Remember the white A100 for sale on Ebay a while ago? Here's another one, in Germany this time!



















[Modified by PerL, 7:26 PM 8-27-2002]


----------



## rcr_x (Apr 21, 1999)

*Re: Another "Look at this cloun" (PerL)*

I have to say....that one is WAY more tastefully done than the previous rice-rod.... needs to respray it black and ditch the eyebrow spoiler thingy
wish I had those rims for my 86 5000s avant


[Modified by rcr_x, 11:54 AM 8-27-2002]


----------



## VWVan (Feb 17, 2000)

*Re: Another "Look at this cloun" (PerL)*

The front end looks like ass, don't care for the colour much.
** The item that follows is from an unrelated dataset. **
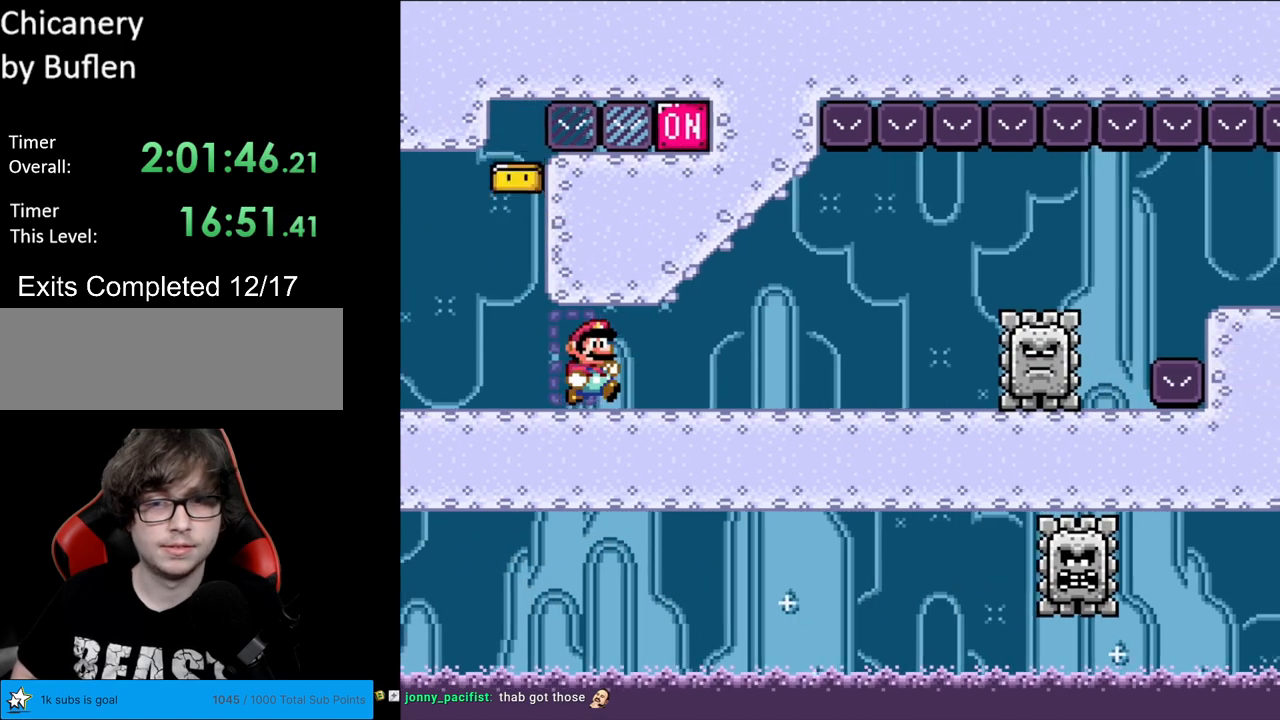
{"buttons": ["X", "DPAD_RIGHT"], "events": [[367, "A", "down"], [433, "A", "up"]]}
Crazy Germans.


----------



## matt007 (May 15, 2001)

*Re: Another "Look at this cloun" (PerL)*

Take off the eyebrow and painted grille, and I would drive it
The painted rear taillamps are interesting looking, but that seems kind of dangerous at night..


----------



## PerL (Jan 9, 2001)

*Re: Another "Look at this cloun" (matt007)*

quote:[HR][/HR]The painted rear taillamps are interesting looking, but that seems kind of dangerous at night..[HR][/HR]​Why? He's only covered the backup lights and rear foglight. The tails and turns are still there.


----------



## cis8vgti (Jun 19, 2002)

*Re: Another "Look at this cloun" (PerL)*

I kinda like the rims.


----------



## Silly_me (Jul 26, 1999)

*Re: Another "Look at this cloun" (PerL)*

Boy...he's uh, not much of a photographer....


----------



## Hervast (May 28, 2002)

*Re: Another "Look at this cloun" (PerL)*

That car was featured in tuning magazine "tuning" a few years ago. I think it has some nice features
-widened arches, wheels, colour ;-) 
And some disturbing ones:
- Front end, rear doorhandles, painted tailights
PS. engine was 1.8 S ;-) (atleast a few years ago)


----------



## cis8vgti (Jun 19, 2002)

*Re: Another "Look at this cloun" (Hervast)*

The front does look kinda Frenchy....like an old Renault.


----------



## audiphile (Aug 18, 2001)

*Re: Another "Look at this cloun" (cis8vgti)*

yee.... what kind of lights are those? i detest the front end and the colour, the rest is very cool... i.e. the body work and the wheels


----------



## matt007 (May 15, 2001)

*Re: Another "Look at this cloun" (Hervast)*

quote:[HR][/HR]That car was featured in tuning magazine "tuning" a few years ago. I think it has some nice features[HR][/HR]​What a waste of potential ad space!


----------



## PerL (Jan 9, 2001)

*Re: Another "Look at this cloun" (audiphile)*

quote:[HR][/HR]yee.... what kind of lights are those?[HR][/HR]​Stock, but with shaved turnsignals.


----------